The proposal: Audits should be made transparent, publicly accessible and legible for lay audiences via a transparency register

As the failures of LL 144 show, it is insufficient to solely rely on transparency to create accountability. However, to enable the beneficiaries of an audit regime to scrutinise, evaluate and contest its outcomes, there is a need for policymakers to establish clear audit reporting that makes the audit results clear for non-technical audiences.

This could include a summary of results in simple language and an outline of potential next steps, as well as named contact details on audit reports (following, for example, the UK Government’s ‘two tier’ transparency approach adopted in the UK algorithmic transparency standard for public-sector AI tools).[53] Central governments should also establish and host an audit repository or AI risk register, like those used in post-market monitoring of medical devices.[54]

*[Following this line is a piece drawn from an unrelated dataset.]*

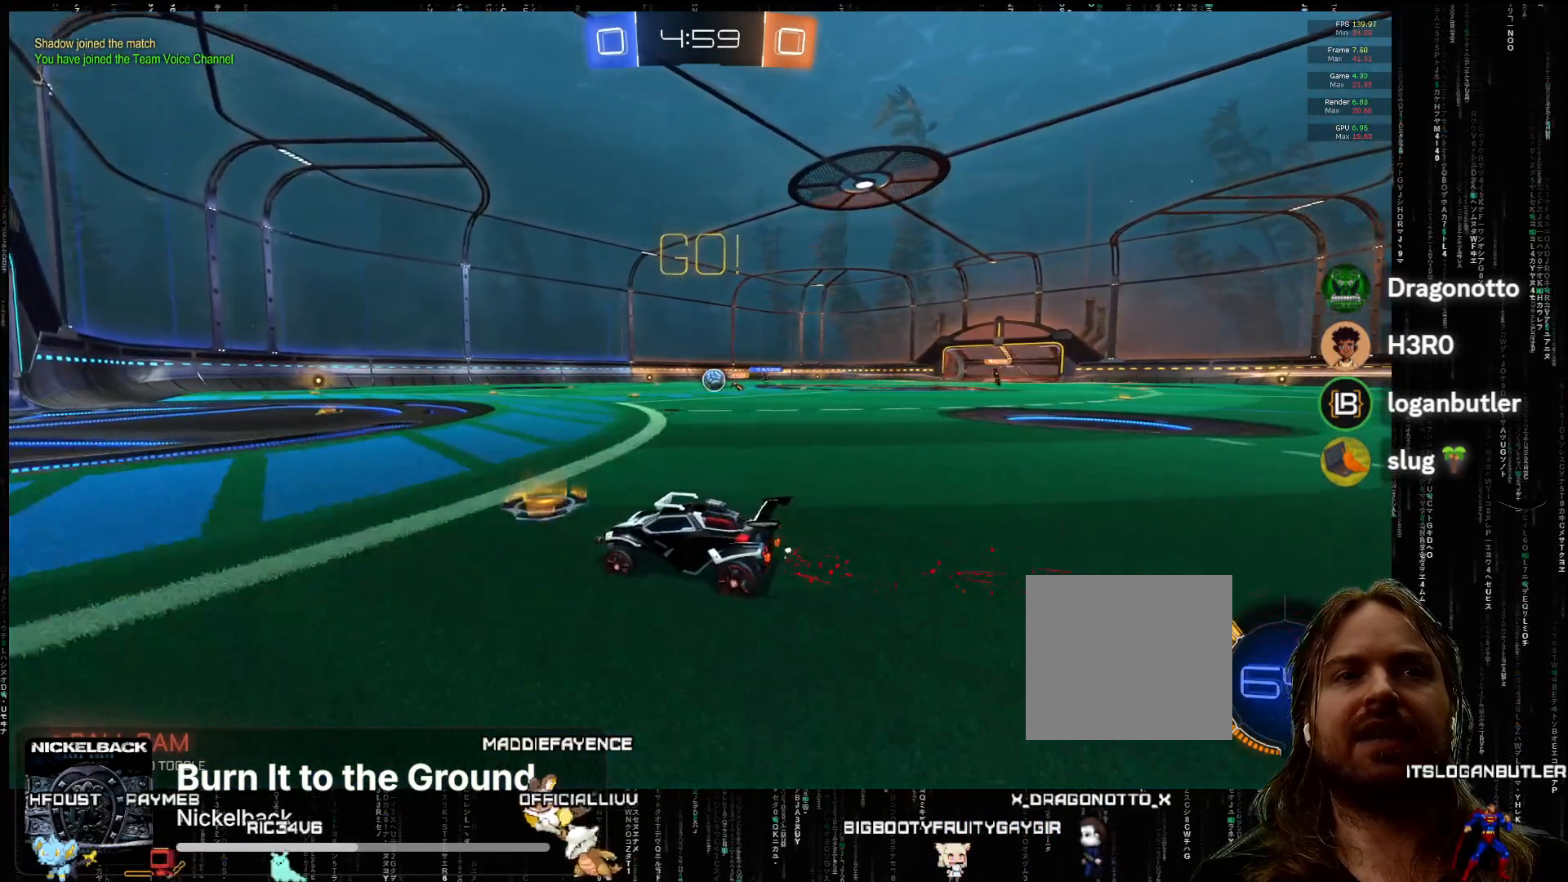
{"buttons": ["A", "R2"], "left_stick": "center", "events": [[350, "left_stick", "right"], [400, "A", "down"], [417, "left_stick", "center"]]}
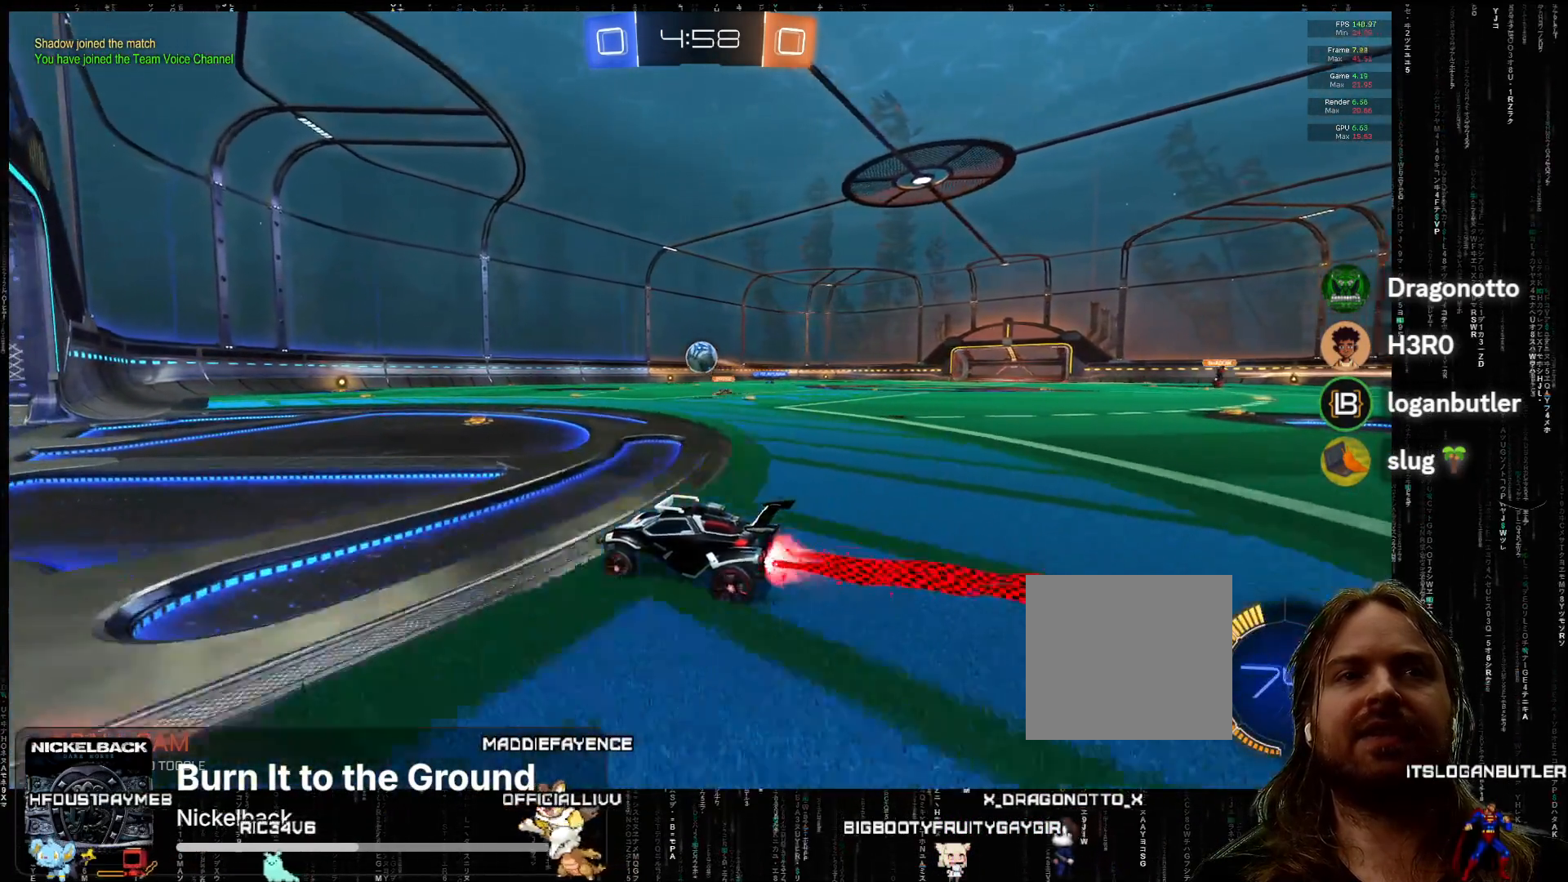
{"buttons": ["A", "R2"], "left_stick": "center", "events": [[17, "left_stick", "right"], [117, "left_stick", "down-right"], [150, "X", "down"], [167, "A", "up"], [267, "X", "up"], [300, "left_stick", "down-left"], [383, "A", "down"], [483, "left_stick", "center"]]}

Recommendation 6: Auditing laws need mechanisms to monitor and enforce against non-compliance

The challenge: creating a regime with adequate penalties for non-compliance

Successful governance regimes require strong enforcement mechanisms to incentivise compliance.

LL 144 failed to create a meaningful penalty to incentivise companies to comply and publish its audits. The law provides for fines of between $500 and $1,500 per day for non-compliance, meaning the lack of transparency notice and audit report. As of March 2024, over six months after the law was enacted, there are only 20 published audits available online from the over 200,000 employers in New York City (some originally published audits have disappeared).[55] The very low level of compliance demonstrates that the penalties were not substantial enough to instigate action.

Figure 2: Coverage of Local Law 144 audits in the New York City job market[56]

Showing ‘4.3 million jobs in NYC; 472,000 NYC job openings in December 2023; Approx. 200,000 NYC employers; 415,000 employed by largest NYC employer; < (less than) 20 published audits under LL 144.

The evidence

Under LL 144, the decision about whether to carry out an audit and publish the report rests with the employer using the AEDT. For example, a potential scenario where an audit revealed disparate impact would potentially have wider ramifications in terms of breaching federal-level employment discrimination code as set out by the USA’s Equal Employment Opportunity Commission (EEOC):

‘Everybody is scared about putting anything out that’s below point eight [0.8 or ‘four-fifths’, referring to the ‘four-fifths’ convention or metric for determining bias in US employment law – see the Glossary above]. It’s basically grounds for a lawsuit because now you know that they are not adhering to this guideline’ – Interviewee with experience at an AEDT vendor

Some auditors said that some clients preferred to wait and see whether the penalties for instances of non-compliance would be enforced by the regulator, the New York City Department of Consumer and Worker Protection (DCWP). A complementary research study led by Data & Society and Cornell University Citizen and Technology Lab conducted a mapping of the publicly available audit reports.[57] As their findings show, the lack of audit or notice on an employer’s website does not necessarily indicate non-compliance, as an employer may not be using an AEDT at all, or may have determined that their tool is out of scope. It also does not indicate that an audit has not taken place: our interviews revealed instances of auditors preparing audits for clients, who chose not to publish the reports. The researchers called this phenomenon ‘null compliance’.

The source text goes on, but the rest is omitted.